### [Source passage]
========
Wednesday, 4 May 2016

Window Cleaner To Stars Slipped Without Harness

Paul Benalcazar, 57, of Monroe Township, N.J., was working on E. 81st St. near Park Ave. Monday at about noon when he fell from the second floor, police and relatives said.

Brother of window washer who fell to his death remembered as a helpful provider for his family whose clients included Woody Allen, Diane Sawyer: The distraught brother of an enterprising window washer who fell to his death from an Upper East Side town house said he wasn’t wearing a safety harness and slipped.


Paul Benalcazar, 57, of Monroe Township, N.J., was working on E. 81st St. near Park Ave. Monday at about noon when he fell from the second floor, police and relatives said. “Unfortunately, he slipped and lost his grip while he was cleaning the outside of a window,” said JR Gaete, 49, of North Carolina, as he prepared to fly to New York to help his grieving sister-in-law. “His wife was cleaning one of the mirrors in one of the bathrooms, and she heard the housekeeper scream and yell, ‘he fell out the window!’” Gaete said.

Gaete said his brother was born in Ecuador, but moved to the U.S. when he was 8. “He was a best friend, a great brother, a fantastic father and a great husband,” Gaete said. “If I called him and asked for help, he wouldn't ask why, he would just drop everything.”

Benalcazar went to John Baum High School in Queens, and then started washing windows for his future father-in-law some 25 years ago. He later inherited the company, known as Elite Window Cleaning, and often worked alone while his wife Maryann helped out. Benalcazar’s clients have included Woody Allen, Diane Sawyer and members of the Rockefeller family, Gaete said.

In addition to his wife, Benalcazar had a daughter, Ana, who was about to get married and a son, Paul Jr., who just graduated high school. “We were planning to come up on the 13th to go to his daughter’s bridal shower,” Gaete said.

Benalcazar wasn’t a fan of using a safety harness despite the fact that he worked as many as 30 stories above the ground, Gaete said. “A lot of times, he told me he didn't trust the rigs,” he said. “He relied on his hands.”

He last saw Benalcazar three weeks ago. “My 7-year-old son once asked him ‘What do you do?,’” he said. “Paul told him, ‘I'm Spiderman.’ I go outside buildings and I climb.” The family asked that in lieu of flowers, donations should be made in Benalcazar’s name to the American Cancer Society.

Benalcazar wasn't wearing his safety harness when he slipped and fell to his death from an Upper East Side townhouse.
========
### [Recorded data]
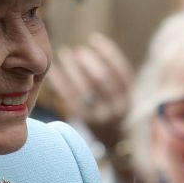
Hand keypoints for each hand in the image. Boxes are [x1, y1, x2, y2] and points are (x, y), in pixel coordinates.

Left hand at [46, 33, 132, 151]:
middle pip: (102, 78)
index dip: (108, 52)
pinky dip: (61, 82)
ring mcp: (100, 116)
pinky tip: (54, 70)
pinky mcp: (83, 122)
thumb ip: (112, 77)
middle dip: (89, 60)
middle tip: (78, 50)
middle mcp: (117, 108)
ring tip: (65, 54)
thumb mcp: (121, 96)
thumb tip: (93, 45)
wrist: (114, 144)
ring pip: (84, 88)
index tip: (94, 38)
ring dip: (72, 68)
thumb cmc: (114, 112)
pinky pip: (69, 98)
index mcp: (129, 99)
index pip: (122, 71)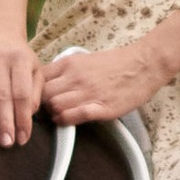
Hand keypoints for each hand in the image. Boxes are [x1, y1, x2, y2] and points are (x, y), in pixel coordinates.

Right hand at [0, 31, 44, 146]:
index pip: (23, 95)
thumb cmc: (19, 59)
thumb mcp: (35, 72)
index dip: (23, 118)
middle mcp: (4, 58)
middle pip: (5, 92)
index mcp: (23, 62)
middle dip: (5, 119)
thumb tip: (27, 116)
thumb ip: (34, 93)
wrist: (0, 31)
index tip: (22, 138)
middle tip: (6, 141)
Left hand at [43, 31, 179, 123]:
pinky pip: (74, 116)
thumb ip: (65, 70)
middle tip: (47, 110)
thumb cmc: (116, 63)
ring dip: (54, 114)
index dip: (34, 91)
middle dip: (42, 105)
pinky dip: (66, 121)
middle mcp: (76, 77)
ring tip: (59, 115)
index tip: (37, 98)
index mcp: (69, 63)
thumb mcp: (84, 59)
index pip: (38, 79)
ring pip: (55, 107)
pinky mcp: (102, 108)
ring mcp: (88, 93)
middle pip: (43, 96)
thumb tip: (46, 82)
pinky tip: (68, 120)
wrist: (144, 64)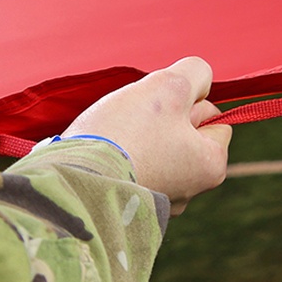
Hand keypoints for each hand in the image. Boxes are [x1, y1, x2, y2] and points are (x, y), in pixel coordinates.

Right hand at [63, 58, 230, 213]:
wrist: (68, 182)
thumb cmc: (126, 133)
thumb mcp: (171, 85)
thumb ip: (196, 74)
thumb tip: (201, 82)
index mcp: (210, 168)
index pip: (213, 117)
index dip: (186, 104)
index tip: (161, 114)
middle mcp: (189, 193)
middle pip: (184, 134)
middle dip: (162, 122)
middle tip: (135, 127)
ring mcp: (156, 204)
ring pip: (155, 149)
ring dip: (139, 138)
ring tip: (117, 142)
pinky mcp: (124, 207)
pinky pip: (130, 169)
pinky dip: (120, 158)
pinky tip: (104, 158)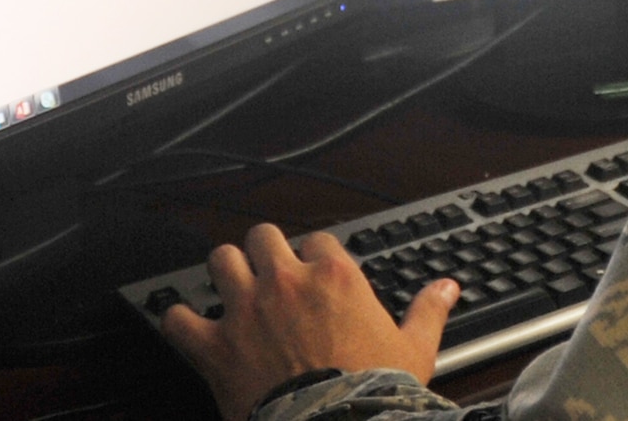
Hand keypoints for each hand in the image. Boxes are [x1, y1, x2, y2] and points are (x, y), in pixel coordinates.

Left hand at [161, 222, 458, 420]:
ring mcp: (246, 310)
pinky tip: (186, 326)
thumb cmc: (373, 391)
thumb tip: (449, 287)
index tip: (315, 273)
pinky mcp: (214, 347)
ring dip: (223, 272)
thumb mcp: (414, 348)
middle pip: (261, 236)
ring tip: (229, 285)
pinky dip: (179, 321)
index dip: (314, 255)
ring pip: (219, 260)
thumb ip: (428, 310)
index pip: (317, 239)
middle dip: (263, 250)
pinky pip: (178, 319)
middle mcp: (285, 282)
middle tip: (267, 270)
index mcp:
========
### [Activity A]
Answer these from the window washer article above:
(i) What is the name of the company Benalcazar inherited?
(ii) How many stories above the ground did he sometimes work, at most?
(iii) To which organization did the family ask that donations be made?
### [Activity B]
From the window washer article, pull out the stretch from "Benalcazar wasn’t a" through "East Side townhouse.".

### [Expected output A]
(i) Elite Window Cleaning
(ii) As many as 30 stories
(iii) The American Cancer Society

### [Expected output B]
Benalcazar wasn’t a fan of using a safety harness despite the fact that he worked as many as 30 stories above the ground, Gaete said. “A lot of times, he told me he didn't trust the rigs,” he said. “He relied on his hands.”

He last saw Benalcazar three weeks ago. “My 7-year-old son once asked him ‘What do you do?,’” he said. “Paul told him, ‘I'm Spiderman.’ I go outside buildings and I climb.” The family asked that in lieu of flowers, donations should be made in Benalcazar’s name to the American Cancer Society.

Benalcazar wasn't wearing his safety harness when he slipped and fell to his death from an Upper East Side townhouse.